From the line containing "1) white mug" down to the final line of the entries below, return each line exactly and drop the pictures.
══ DATASET ENTRIES
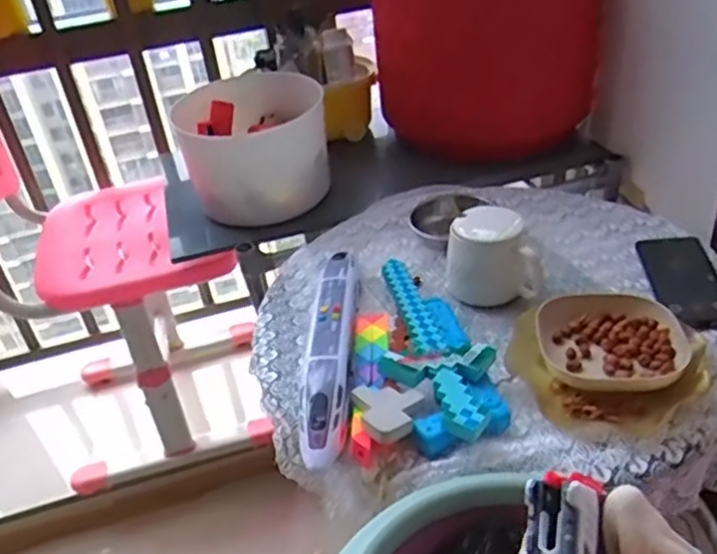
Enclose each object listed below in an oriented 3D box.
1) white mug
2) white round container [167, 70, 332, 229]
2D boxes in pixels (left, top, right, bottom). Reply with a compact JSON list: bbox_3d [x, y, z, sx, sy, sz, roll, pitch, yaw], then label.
[{"bbox_3d":[0.163,-0.026,0.808,0.104,0.091,0.074,2,36,14],"label":"white mug"},{"bbox_3d":[-0.168,-0.215,1.130,0.226,0.184,0.226,-5,35,4],"label":"white round container"}]

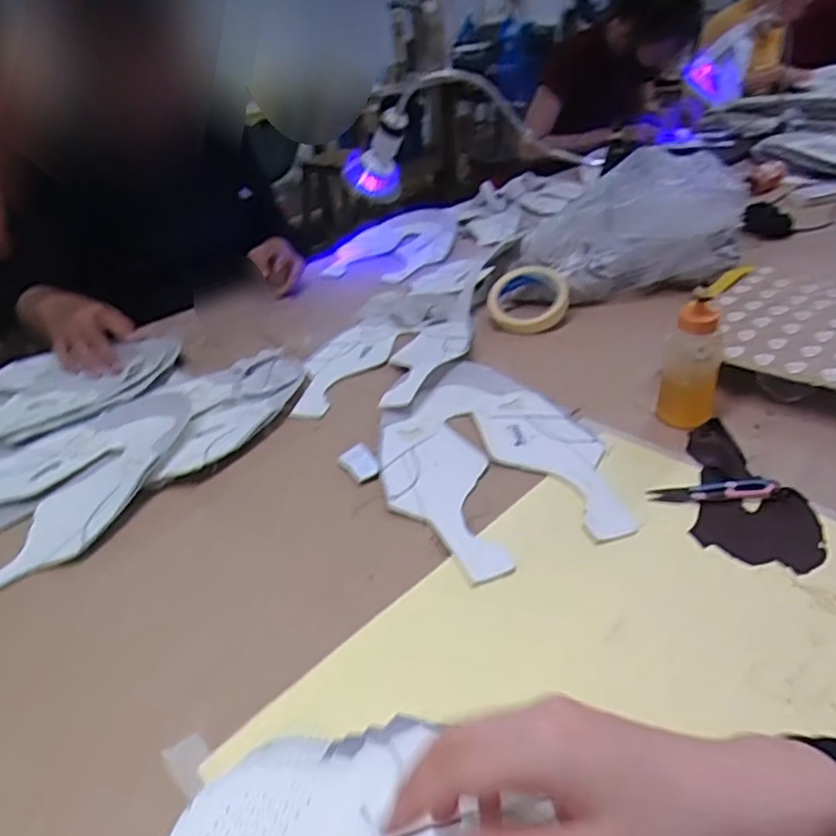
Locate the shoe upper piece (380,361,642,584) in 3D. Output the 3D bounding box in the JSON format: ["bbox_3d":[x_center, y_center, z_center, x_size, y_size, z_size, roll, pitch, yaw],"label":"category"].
[{"bbox_3d":[0.062,0.031,0.613,0.196,0.015,0.275,-16,37,-15],"label":"shoe upper piece"}]

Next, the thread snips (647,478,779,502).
[{"bbox_3d":[0.244,0.059,0.541,0.097,0.012,0.022,-1,33,5],"label":"thread snips"}]

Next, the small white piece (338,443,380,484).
[{"bbox_3d":[-0.054,0.042,0.603,0.027,0.008,0.049,-19,36,-21],"label":"small white piece"}]

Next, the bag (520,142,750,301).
════
▶ [RESULT]
1) white mug
2) white round container [167, 70, 332, 229]
2D boxes in pixels (left, top, right, bottom). Reply with a compact JSON list: bbox_3d [x, y, z, sx, sy, sz, roll, pitch, yaw], then label.
[{"bbox_3d":[0.163,-0.026,0.808,0.104,0.091,0.074,2,36,14],"label":"white mug"},{"bbox_3d":[-0.168,-0.215,1.130,0.226,0.184,0.226,-5,35,4],"label":"white round container"}]

Locate the shoe upper piece (380,361,642,584) in 3D. Output the 3D bounding box in the JSON format: ["bbox_3d":[x_center, y_center, z_center, x_size, y_size, z_size, roll, pitch, yaw],"label":"category"].
[{"bbox_3d":[0.062,0.031,0.613,0.196,0.015,0.275,-16,37,-15],"label":"shoe upper piece"}]

Next, the thread snips (647,478,779,502).
[{"bbox_3d":[0.244,0.059,0.541,0.097,0.012,0.022,-1,33,5],"label":"thread snips"}]

Next, the small white piece (338,443,380,484).
[{"bbox_3d":[-0.054,0.042,0.603,0.027,0.008,0.049,-19,36,-21],"label":"small white piece"}]

Next, the bag (520,142,750,301).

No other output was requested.